Nevertheless, when measures for the atmospheric contamination are
needed, it is possible to provide a structure as same as the gas
chambers RK4-RK5, the channel RR15 and the gas chamber RK6, the
structure being substitute for the gas chamber RK1, between the
channels RR9 and RR10 and to supply the structure with the sealing
solution.
FIG. 10 is a diagram showing a modification of a structure of the
gas chambers RK and the liquid chambers RE.
As shown in FIG. 10, one large unseparated gas chamber RK 7 is
provided instead of the gas chambers RK4-RK6 shown in FIG. 8.
Similarly, one large liquid chamber RE6 is provided instead of the
gas chambers RK1-RK2 and the liquid chamber RE2 and, one large
liquid chamber RE7 is provided instead of the liquid chambers
RE3-RE4 and the gas chamber RK3. Under such a structure, a sensor
using the detection electrodes DK shown in FIG. 9 or others may be
used to control a liquid transport amount or timing.
Next, a description is provided of a structure of the gas chambers
RK and the liquid chambers RE according to another example.
FIG. 11 is a diagram showing a connection state of chambers in the
microfluidic device 1 in which a gas chamber RK11 in another
example is used and FIG. 12 is a diagram showing a connection state
of chambers in the microfluidic device 1 in which a liquid chamber
RE11 in another example is used.
Referring to FIG. 11, the gas chamber RK11 is structured by a bag
71 made of a soft film-like material such as a resin film.

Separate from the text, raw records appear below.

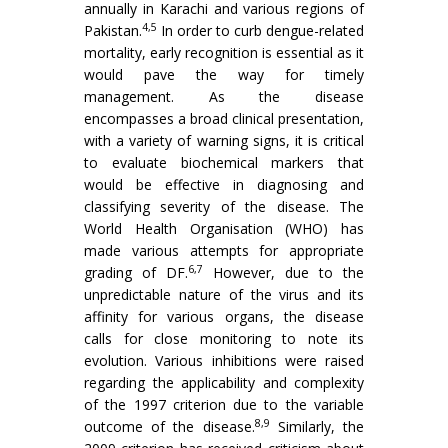
annually in Karachi and various regions of
4,5
Pakistan.
In order to curb dengue-related
mortality, early recognition is essential as it
would pave the way for timely
management. As the disease
encompasses a broad clinical presentation,
with a variety of warning signs, it is critical
to evaluate biochemical markers that
would be effective in diagnosing and
classifying severity of the disease. The
World Health Organisation (WHO) has
made various attempts for appropriate
6,7
grading of DF.
However, due to the
unpredictable nature of the virus and its
affinity for various organs, the disease
calls for close monitoring to note its
evolution. Various inhibitions were raised
regarding the applicability and complexity
of the 1997 criterion due to the variable
8,9
outcome of the disease.
Similarly, the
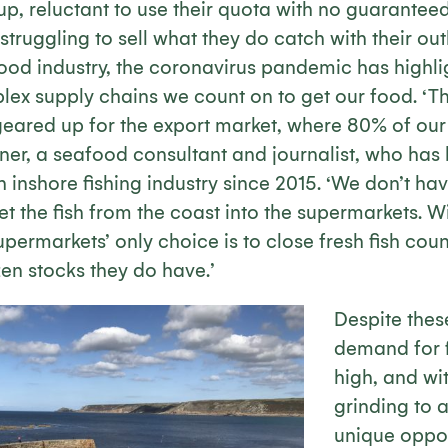
up, reluctant to use their quota with no guarantee
 struggling to sell what they do catch with their ou
ood industry, the coronavirus pandemic has highlig
plex supply chains we count on to get our food. ‘
 geared up for the export market, where 80% of our 
ner, a seafood consultant and journalist, who has
h inshore fishing industry since 2015. ‘We don’t hav
get the fish from the coast into the supermarkets. W
permarkets’ only choice is to close fresh fish coun
en stocks they do have.’
Despite thes
demand for f
high, and wi
grinding to a
unique oppor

A
plurality of corrugations is formed in the bag 71 that has little
resistance to gas moving in and gas moving out. The volume of the
bag 71 expands depending on an amount of a gas that has moved
therein. The bag 71 contracts when a gas moves out thereof. The gas
chamber RK11, however, is cut off from outside air. Stated
differently, the bag 71 serves to trap a gas within the gas chamber
RK11 and to maintain a pressure in the gas chamber RK11 equal to an
atmosphere pressure.
Accordingly, in the case where a reagent in the process chamber RY1
moves to the process chamber RY2, a gas in the gas chamber RK11 is
supplied to the process chamber RY1. When the reagent further moves
to the process chamber RY3, the gas is supplied to the process
chambers RY1 and RY2. When the reagent returns to the process
chamber RY1, the gas returns to the gas chamber RK11.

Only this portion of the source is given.